[Collected data]
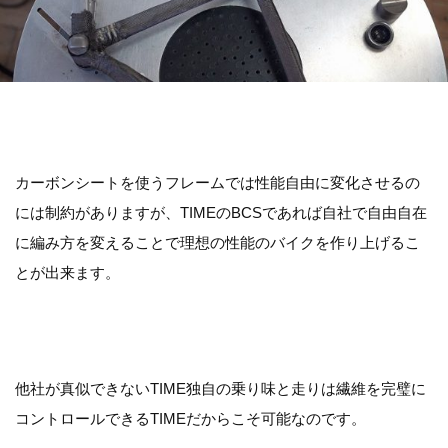
カーボンシートを使うフレームでは性能自由に変化させるの
には制約がありますが、TIMEのBCSであれば自社で自由自在
に編み方を変えることで理想の性能のバイクを作り上げるこ
とが出来ます。
他社が真似できないTIME独自の乗り味と走りは繊維を完璧に
コントロールできるTIMEだからこそ可能なのです。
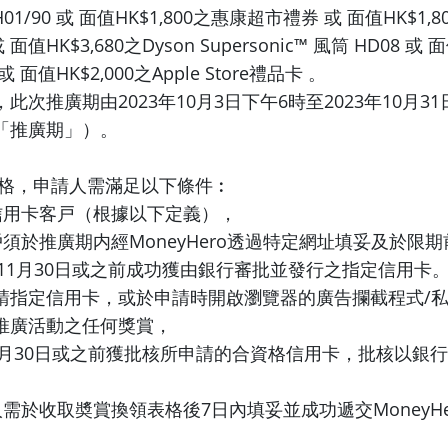
H01/90 或 面值HK$1,800之惠康超市禮券 或 面值HK$1,80
 面值HK$3,680之Dyson Supersonic™ 風筒 HD08 或 
面值HK$2,000之Apple Store禮品卡 。
此次推廣期由2023年10月3日下午6時至2023年10月3
「推廣期」）。
格，申請人需滿足以下條件︰
新信用卡客戸（根據以下定義），
戶須於推廣期内經MoneyHero透過特定網址填妥及於限
年11月30日或之前成功獲由銀行審批並發行之指定信用卡
請指定信用卡，或於申請時開啟瀏覽器的廣告攔截程式/
推廣活動之任何獎賞，
年11月30日或之前獲批核所申請的合資格信用卡，批核以銀
人需於收取奬賞換領表格後7日內填妥並成功遞交MoneyHe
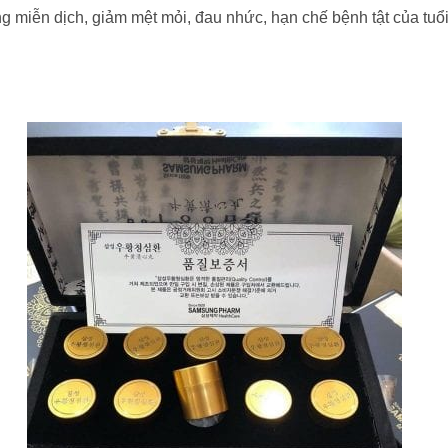
iễn dịch, giảm mệt mỏi, đau nhức, hạn chế bệnh tật của tuổi 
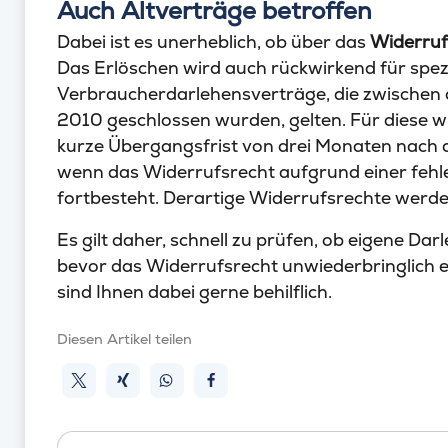
Auch Altverträge betroffen
Dabei ist es unerheblich, ob über das
Widerruf
Das Erlöschen wird auch rückwirkend für spezi
Verbraucherdarlehensverträge, die zwischen
2010 geschlossen wurden, gelten. Für diese wir
kurze Übergangsfrist von drei Monaten nach 
wenn das Widerrufsrecht aufgrund einer fehl
fortbesteht. Derartige Widerrufsrechte werd
Es gilt daher, schnell zu prüfen, ob eigene Da
bevor das Widerrufsrecht unwiederbringlich er
sind Ihnen dabei gerne behilflich.
Diesen Artikel teilen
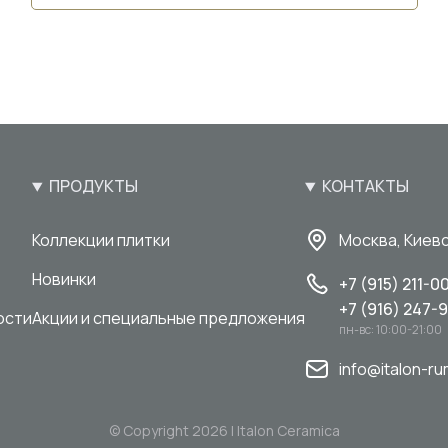
ПРОДУКТЫ
КОНТАКТЫ
Коллекции плитки
Москва, Киевс
Новинки
+7 (915) 211-0
+7 (916) 247-
ости
Акции и специальные предложения
пн-вс: 10:00-21:00
info@italon-ru
© Copyright 2026 | Italon Ceramica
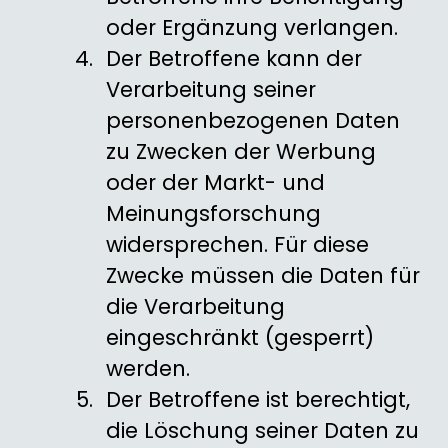
oder Ergänzung verlangen.
Der Betroffene kann der
Verarbeitung seiner
personenbezogenen Daten
zu Zwecken der Werbung
oder der Markt- und
Meinungsforschung
widersprechen. Für diese
Zwecke müssen die Daten für
die Verarbeitung
eingeschränkt (gesperrt)
werden.
Der Betroffene ist berechtigt,
die Löschung seiner Daten zu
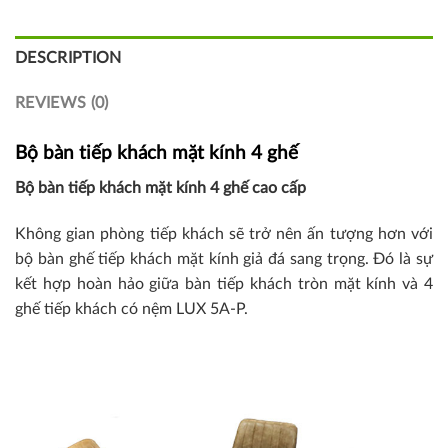
DESCRIPTION
REVIEWS (0)
Bộ bàn tiếp khách mặt kính 4 ghế
Bộ bàn tiếp khách mặt kính 4 ghế cao cấp
Không gian phòng tiếp khách sẽ trở nên ấn tượng hơn với
bộ bàn ghế tiếp khách mặt kính giả đá sang trọng. Đó là sự
kết hợp hoàn hảo giữa bàn tiếp khách tròn mặt kính và 4
ghế tiếp khách có nệm LUX 5A-P.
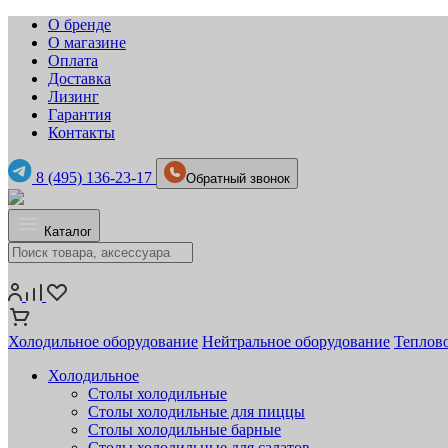
О бренде
О магазине
Оплата
Доставка
Лизинг
Гарантия
Контакты
8 (495) 136-23-17
Обратный звонок
Каталог
Холодильное оборудование
Нейтральное оборудование
Теплов
Холодильное
Столы холодильные
Столы холодильные для пиццы
Столы холодильные барные
Столы холодильные для салатов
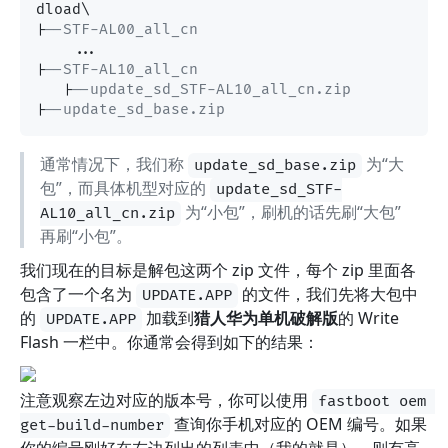
dload\

|
--STF-AL00_all_cn
    ...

» Problem statement
Please convert every line of text in the records above into a single numbered list, skipping blank lines and leaving the pictures out of your answer.

» Response to this task
1. カーボンシートを使うフレームでは性能自由に変化させるの
2. には制約がありますが、TIMEのBCSであれば自社で自由自在
3. に編み方を変えることで理想の性能のバイクを作り上げるこ
4. とが出来ます。
5. 他社が真似できないTIME独自の乗り味と走りは繊維を完璧に
6. コントロールできるTIMEだからこそ可能なのです。
7. H01/90 或 面值HK$1,800之惠康超市禮券 或 面值HK$1,80
8.  面值HK$3,680之Dyson Supersonic™ 風筒 HD08 或 
9. 面值HK$2,000之Apple Store禮品卡 。
10. 此次推廣期由2023年10月3日下午6時至2023年10月3
11. 「推廣期」）。
12. 格，申請人需滿足以下條件︰
13. 新信用卡客戸（根據以下定義），
14. 戶須於推廣期内經MoneyHero透過特定網址填妥及於限
15. 年11月30日或之前成功獲由銀行審批並發行之指定信用卡
16. 請指定信用卡，或於申請時開啟瀏覽器的廣告攔截程式/
17. 推廣活動之任何獎賞，
18. 年11月30日或之前獲批核所申請的合資格信用卡，批核以銀
19. 人需於收取奬賞換領表格後7日內填妥並成功遞交MoneyHe
20. iễn dịch, giảm mệt mỏi, đau nhức, hạn chế bệnh tật của tuổi 
21. Auch Altverträge betroffen
22. Dabei ist es unerheblich, ob über das
23. Widerruf
24. Das Erlöschen wird auch rückwirkend für spezi
25. Verbraucherdarlehensverträge, die zwischen
26. 2010 geschlossen wurden, gelten. Für diese wir
27. kurze Übergangsfrist von drei Monaten nach 
28. wenn das Widerrufsrecht aufgrund einer fehl
29. fortbesteht. Derartige Widerrufsrechte werd
30. Es gilt daher, schnell zu prüfen, ob eigene Da
31. bevor das Widerrufsrecht unwiederbringlich er
32. sind Ihnen dabei gerne behilflich.
33. Diesen Artikel teilen
34. ПРОДУКТЫ
35. КОНТАКТЫ
36. Коллекции плитки
37. Москва, Киевс
38. Новинки
39. +7 (915) 211-0
40. +7 (916) 247-
41. ости
42. Акции и специальные предложения
43. пн-вс: 10:00-21:00
44. info@italon-ru
45. © Copyright 2026 | Italon Ceramica
46. oder Ergänzung verlangen.
47. Der Betroffene kann der
48. Verarbeitung seiner
49. personenbezogenen Daten
50. zu Zwecken der Werbung
51. oder der Markt- und
52. Meinungsforschung
53. widersprechen. Für diese
54. Zwecke müssen die Daten für
55. die Verarbeitung
56. eingeschränkt (gesperrt)
57. werden.
58. Der Betroffene ist berechtigt,
59. die Löschung seiner Daten zu
60. DESCRIPTION
61. REVIEWS (0)
62. Bộ bàn tiếp khách mặt kính 4 ghế
63. Bộ bàn tiếp khách mặt kính 4 ghế cao cấp
64. Không gian phòng tiếp khách sẽ trở nên ấn tượng hơn với
65. bộ bàn ghế tiếp khách mặt kính giả đá sang trọng. Đó là sự
66. kết hợp hoàn hảo giữa bàn tiếp khách tròn mặt kính và 4
67. ghế tiếp khách có nệm LUX 5A-P.
68. О бренде
69. О магазине
70. Оплата
71. Доставка
72. Лизинг
73. Гарантия
74. Контакты
75. 8 (495) 136-23-17
76. Обратный звонок
77. Каталог
78. Холодильное оборудование
79. Нейтральное оборудование
80. Теплов
81. Холодильное
82. Столы холодильные
83. Столы холодильные для пиццы
84. Столы холодильные барные
85. Столы холодильные для салатов
86. dload\
87. |
88. --STF-AL00_all_cn
89.     ...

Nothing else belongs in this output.